Me la ricordo ancora quella sera di gennaio di 3 anni fa: lo stop a seguire per superare l’avversario e poi eccola lì, la freddezza di un Alexandre Pato diciottenne che vuole conquistare San Siro a suon di gol. E poi quel cuore formato con le mani per la fidanzata, la prima volta di un’esultanza così romantica nella Scala del Calcio che subito ci fece innamorare di lui. 5-2 al Napoli e tutti a casa con gli occhi lucidi. E poi mi ricordo ancora quel gol a Verona, nel febbraio scorso per l’1-2 finale a favore dei rossoneri proprio grazie al gol del Papero a 10′ dalla fine. E ancora un’esultanza, stavolta potente, cattiva, rabbiosa. E poi via la maglietta e fuori i muscoli, per il piacere della nuova compagna berlusconiana e tutte le fans del brasiliano.

Potrebbero parervi due esultanze lontanissime fra di loro, invece sono le radiografie di un’evoluzione fisica che questo ragazzo in tre anni ha dovuto sopportare.
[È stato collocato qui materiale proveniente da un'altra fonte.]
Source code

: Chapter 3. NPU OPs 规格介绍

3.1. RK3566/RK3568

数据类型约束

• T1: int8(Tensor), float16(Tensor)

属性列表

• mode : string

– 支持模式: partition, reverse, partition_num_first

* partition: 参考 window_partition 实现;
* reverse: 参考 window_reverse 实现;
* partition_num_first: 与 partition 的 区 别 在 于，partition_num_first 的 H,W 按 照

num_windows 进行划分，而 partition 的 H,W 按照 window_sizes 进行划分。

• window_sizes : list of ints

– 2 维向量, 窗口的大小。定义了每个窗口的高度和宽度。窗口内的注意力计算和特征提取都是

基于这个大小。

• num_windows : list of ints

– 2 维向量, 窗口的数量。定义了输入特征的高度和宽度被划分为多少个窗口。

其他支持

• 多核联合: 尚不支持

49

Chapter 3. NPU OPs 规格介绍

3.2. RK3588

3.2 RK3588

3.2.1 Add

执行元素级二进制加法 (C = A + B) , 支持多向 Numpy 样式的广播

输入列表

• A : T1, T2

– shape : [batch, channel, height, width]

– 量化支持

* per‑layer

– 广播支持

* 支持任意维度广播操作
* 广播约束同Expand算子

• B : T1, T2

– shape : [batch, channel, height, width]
Sopportare perchè la palestra e gli allenamenti extra per un diciottenne non sono mica roba da poco, però Pato doveva formarsi, doveva crescere. Ed è cresciuto: il fisico scolpito, la barba incolta e i capelli scompigliati sono i sintomi di una crescita che prima di essere mentale è stata fisica. E gli infortuni di adesso, molto spesso muscolari, sono la conseguenza di quegli estenuanti allenamenti di potenziamento che il corpo di Pato deve ancora metabolizzare. E dato che nel bruciare le ali di un Papero siamo abbastanza veloci, diamogli almeno il tempo di spiccare il volo.

M’illumino di Pato, il nostro titolo, potrebbe sembrare fuori luogo per un 22enne che, come si dice in questi, “non ha ancora dimostrato di essere un campione”. Ma cosa ci vuole per essere un campione? Segnare tanto, carisma da leader, mettersi le squadra sulle spalle e portarla al successo. E siamo proprio sicuri che Pato non sia ancora pronto per questo?